2008年9月アーカイブ

新旧名子役の共演とあっては内容がなんであれ気になるものだ。冒険ファンタジーとも知らずに見始めたら、オープニングの海のアニメがかわいくて、童話のような世界にすぐに引き込まれた。
ジョディ・フォスターがどうしてこのようなファミリー映画に出ることになったのかは想像がつかない。何をやってもサスペンスに見えてしまうのは、演技がうますぎるのかなんなのか分からない。笑わそうとしているのだろうか?
今回はかわいいだけで、あまり魅力を発揮することのなかったアビゲイル・ブレスリンが残念。ジョディのような女優に育つのかな。
チェロの音色が印象的。
死をテーマにしていながら、これほど親しみやすく描いているのは素晴らしい。恐ろしくて悲しいなかに、少しばかりの可笑さがあり、多くの思いやりがある。死によって見えてくるのは、その人の生き方や、残された人たちとの関係性だ。丁寧で美しい一連の儀式からは、死が厳かであることが感じられる。そして、終わりではないということも。
「おつかれさまでした」
大切な人の死を目の前にしたとき、私にもそう言えるのだろうか。

久しぶりに見たもっくん、変わらずかっこいいね。


オレンジの木から落ちて入院中の少女に、落馬してベッドから動けないスタントマンがお話しを聞かせてあげる。もちろん劇中劇で活躍する主人公も自分たちであり、ちょうどいま上映中の「パコと魔法の絵本」に似た設定だ。
子供に聞かせるのだからストーリーはシンプルでありながら、ぐっと大人向けの映像美が楽しめる。世界遺産のロケや、石岡瑛子のビビッドな衣装にウットリ。すみずみまで気を配られた背景や人物の配置、配色のバランスは、絵画を見てるように気持いい。
重力のままに落ちゆくもの、落ちゆくもの、なんてロマンチックに見えるんだろう。
映画ネタでしめくくられるオチもいい。
世界の有名監督が、東京を舞台に作ったオムニバス3編。
作品につながりはなく、東京である意味もあまりない。

いつも実験的な発想と映像で楽しませてくれるミシェル・ゴンドリーの新作を、とにかく見たかった。「インテリア・デザイン」は、現代の東京にいちばん近い感覚だろう。東京へ出てきたけど思ったとおりにいかないカップル。あてのない希望は、だんだんおかしな方向へ外れていく。それをほのぼのと描くのが、この人のセンス。

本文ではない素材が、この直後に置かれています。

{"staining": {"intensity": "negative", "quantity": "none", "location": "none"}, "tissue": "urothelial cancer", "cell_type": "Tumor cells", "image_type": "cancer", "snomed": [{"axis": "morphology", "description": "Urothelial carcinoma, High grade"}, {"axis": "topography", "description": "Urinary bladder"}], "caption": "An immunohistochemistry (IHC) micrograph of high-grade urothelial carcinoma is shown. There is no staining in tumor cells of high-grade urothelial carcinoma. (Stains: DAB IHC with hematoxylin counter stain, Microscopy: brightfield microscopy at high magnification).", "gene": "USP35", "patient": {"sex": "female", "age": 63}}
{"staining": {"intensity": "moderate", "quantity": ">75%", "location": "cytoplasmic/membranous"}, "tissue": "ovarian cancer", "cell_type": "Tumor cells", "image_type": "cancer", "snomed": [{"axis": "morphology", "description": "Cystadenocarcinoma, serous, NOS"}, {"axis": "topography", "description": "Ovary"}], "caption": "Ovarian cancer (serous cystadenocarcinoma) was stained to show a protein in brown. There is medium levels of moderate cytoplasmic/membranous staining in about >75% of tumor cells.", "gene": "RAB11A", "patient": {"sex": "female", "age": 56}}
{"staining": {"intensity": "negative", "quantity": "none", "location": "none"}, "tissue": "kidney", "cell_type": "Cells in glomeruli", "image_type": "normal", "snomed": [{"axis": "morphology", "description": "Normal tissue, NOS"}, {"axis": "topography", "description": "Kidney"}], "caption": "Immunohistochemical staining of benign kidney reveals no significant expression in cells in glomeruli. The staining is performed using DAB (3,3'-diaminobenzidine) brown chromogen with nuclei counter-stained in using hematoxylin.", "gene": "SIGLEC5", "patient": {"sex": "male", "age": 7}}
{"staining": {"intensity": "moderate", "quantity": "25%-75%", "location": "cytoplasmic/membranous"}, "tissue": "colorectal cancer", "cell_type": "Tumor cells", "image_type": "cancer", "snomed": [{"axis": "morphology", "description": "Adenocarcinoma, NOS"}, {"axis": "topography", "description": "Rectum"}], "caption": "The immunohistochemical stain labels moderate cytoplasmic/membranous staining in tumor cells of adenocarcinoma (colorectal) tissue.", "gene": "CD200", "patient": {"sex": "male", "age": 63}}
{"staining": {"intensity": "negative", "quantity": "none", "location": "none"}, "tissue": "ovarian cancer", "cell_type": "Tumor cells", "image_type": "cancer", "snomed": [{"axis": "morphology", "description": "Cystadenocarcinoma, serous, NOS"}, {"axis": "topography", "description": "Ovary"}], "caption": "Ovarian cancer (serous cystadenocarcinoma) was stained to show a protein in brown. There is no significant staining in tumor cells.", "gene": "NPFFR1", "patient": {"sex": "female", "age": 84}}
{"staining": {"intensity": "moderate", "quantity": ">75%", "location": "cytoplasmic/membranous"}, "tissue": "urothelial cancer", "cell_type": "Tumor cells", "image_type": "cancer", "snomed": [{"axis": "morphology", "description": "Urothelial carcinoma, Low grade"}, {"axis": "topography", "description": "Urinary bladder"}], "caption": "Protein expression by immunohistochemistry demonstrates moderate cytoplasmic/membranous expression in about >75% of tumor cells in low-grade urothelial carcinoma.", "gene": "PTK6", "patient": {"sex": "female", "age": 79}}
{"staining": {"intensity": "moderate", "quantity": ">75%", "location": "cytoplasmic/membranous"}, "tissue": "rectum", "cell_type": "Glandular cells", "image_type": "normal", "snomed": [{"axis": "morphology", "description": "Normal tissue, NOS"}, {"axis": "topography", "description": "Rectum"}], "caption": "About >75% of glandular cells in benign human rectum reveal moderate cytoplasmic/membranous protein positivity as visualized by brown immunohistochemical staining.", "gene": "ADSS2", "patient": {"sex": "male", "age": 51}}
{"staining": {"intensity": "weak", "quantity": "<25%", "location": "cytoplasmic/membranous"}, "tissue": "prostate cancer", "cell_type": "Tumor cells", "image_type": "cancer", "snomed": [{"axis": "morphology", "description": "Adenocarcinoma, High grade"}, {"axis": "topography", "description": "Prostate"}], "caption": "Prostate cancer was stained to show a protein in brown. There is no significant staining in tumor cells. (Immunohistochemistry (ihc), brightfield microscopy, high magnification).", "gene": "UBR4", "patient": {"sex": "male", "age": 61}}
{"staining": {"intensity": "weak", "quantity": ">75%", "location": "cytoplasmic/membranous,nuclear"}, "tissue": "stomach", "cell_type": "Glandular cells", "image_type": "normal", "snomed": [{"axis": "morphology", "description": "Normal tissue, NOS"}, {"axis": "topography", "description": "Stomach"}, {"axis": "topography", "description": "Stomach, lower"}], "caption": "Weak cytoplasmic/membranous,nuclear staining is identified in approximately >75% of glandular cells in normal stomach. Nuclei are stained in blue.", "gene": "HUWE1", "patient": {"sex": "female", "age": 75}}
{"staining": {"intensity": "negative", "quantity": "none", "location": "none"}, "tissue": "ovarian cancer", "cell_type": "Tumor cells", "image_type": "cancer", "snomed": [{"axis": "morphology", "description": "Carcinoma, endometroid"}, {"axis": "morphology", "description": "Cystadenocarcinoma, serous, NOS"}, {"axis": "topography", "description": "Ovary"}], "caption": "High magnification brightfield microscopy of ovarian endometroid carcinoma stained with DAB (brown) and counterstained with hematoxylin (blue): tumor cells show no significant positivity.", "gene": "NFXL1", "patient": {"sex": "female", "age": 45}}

いちばん面白かった「メルド」。久しぶりに見たレオス・カラックスは、一段と冴えてる。目を背けたくなるものを、まっこうから描いてしまうのがうまいのだ。理解しがたい狂気を、見えないように片付けてしまえば解決するのか。それは日本が抱えている問題でもある。見ていて気持ちはよくない。それでもひきこまれ、長編で見てみたいと思うのは、怖いもの見たさか。

ポン・ジュノという韓国の監督は知らなかった。「Shaking Tokyo」では、ひきこもりを演じる香川照之のキモさが光る。その反面、蒼井優に魅力がない映画というのは珍しい。
男社会である落語の世界に入った女性が成長する物語、ではなかった。
伝統芸能である落語をいかに守り、いかに楽しませるか、といったベテラン落語家どうしの確執が見えてくる。
ストーリーの軸となるいわく付きの落語を、怪談めいた時代劇で見せる展開はうまい。ただ、このオリジナルの落語自体はそれほど面白くはない。過剰な演出で期待させておいてなぁんだ、という感じ。
その理由はラストで分かる。
映画としてのオチは気持いい!

津川雅彦のいやらしさと、ミムラのさわやかさのコントラストがいい。
いまやハリウッド映画で面白いといえるのは、ロマコメぐらいではないだろうか。なかでもキャメロン・ディアスが出るなら、このぐらいハメをはずしてくれないとというぐらいに期待通りで楽しかった。どんなにはじけても、大口あけても美しいばかりの彼女には胸がスカッとする。それでいてしっとりと大人っぽく成就する恋に、定番を楽しむ映画のよさがある。
恋にはルールなんてないのに、この邦題もうまい。

アシュトン・カッチャーいい男だなぁ、デミ・ムーアのだんなと知ってびっくり!